[Collected data]
________________________
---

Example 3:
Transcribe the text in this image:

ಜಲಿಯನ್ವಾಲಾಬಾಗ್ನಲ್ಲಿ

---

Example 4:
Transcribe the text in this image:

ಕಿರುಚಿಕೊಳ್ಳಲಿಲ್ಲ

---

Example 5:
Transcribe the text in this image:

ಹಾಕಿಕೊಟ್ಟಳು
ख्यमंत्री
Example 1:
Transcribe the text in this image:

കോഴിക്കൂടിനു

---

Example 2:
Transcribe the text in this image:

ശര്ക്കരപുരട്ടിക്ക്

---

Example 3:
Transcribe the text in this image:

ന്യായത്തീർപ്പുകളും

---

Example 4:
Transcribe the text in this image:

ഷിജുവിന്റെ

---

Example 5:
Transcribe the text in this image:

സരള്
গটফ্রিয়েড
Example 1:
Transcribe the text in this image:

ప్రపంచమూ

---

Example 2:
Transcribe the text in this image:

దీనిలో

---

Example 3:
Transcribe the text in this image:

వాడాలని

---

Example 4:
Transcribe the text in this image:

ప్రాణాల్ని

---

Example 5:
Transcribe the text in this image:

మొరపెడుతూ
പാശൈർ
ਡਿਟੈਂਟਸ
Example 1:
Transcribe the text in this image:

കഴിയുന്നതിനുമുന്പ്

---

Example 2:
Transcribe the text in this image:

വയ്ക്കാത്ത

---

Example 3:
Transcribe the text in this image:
________________________
What the task asks → What's wanted is a faithful copy of each entry above.

Written answer →
---

Example 3:
Transcribe the text in this image:

ಜಲಿಯನ್ವಾಲಾಬಾಗ್ನಲ್ಲಿ

---

Example 4:
Transcribe the text in this image:

ಕಿರುಚಿಕೊಳ್ಳಲಿಲ್ಲ

---

Example 5:
Transcribe the text in this image:

ಹಾಕಿಕೊಟ್ಟಳು
ख्यमंत्री
Example 1:
Transcribe the text in this image:

കോഴിക്കൂടിനു

---

Example 2:
Transcribe the text in this image:

ശര്ക്കരപുരട്ടിക്ക്

---

Example 3:
Transcribe the text in this image:

ന്യായത്തീർപ്പുകളും

---

Example 4:
Transcribe the text in this image:

ഷിജുവിന്റെ

---

Example 5:
Transcribe the text in this image:

സരള്
গটফ্রিয়েড
Example 1:
Transcribe the text in this image:

ప్రపంచమూ

---

Example 2:
Transcribe the text in this image:

దీనిలో

---

Example 3:
Transcribe the text in this image:

వాడాలని

---

Example 4:
Transcribe the text in this image:

ప్రాణాల్ని

---

Example 5:
Transcribe the text in this image:

మొరపెడుతూ
പാശൈർ
ਡਿਟੈਂਟਸ
Example 1:
Transcribe the text in this image:

കഴിയുന്നതിനുമുന്പ്

---

Example 2:
Transcribe the text in this image:

വയ്ക്കാത്ത

---

Example 3:
Transcribe the text in this image:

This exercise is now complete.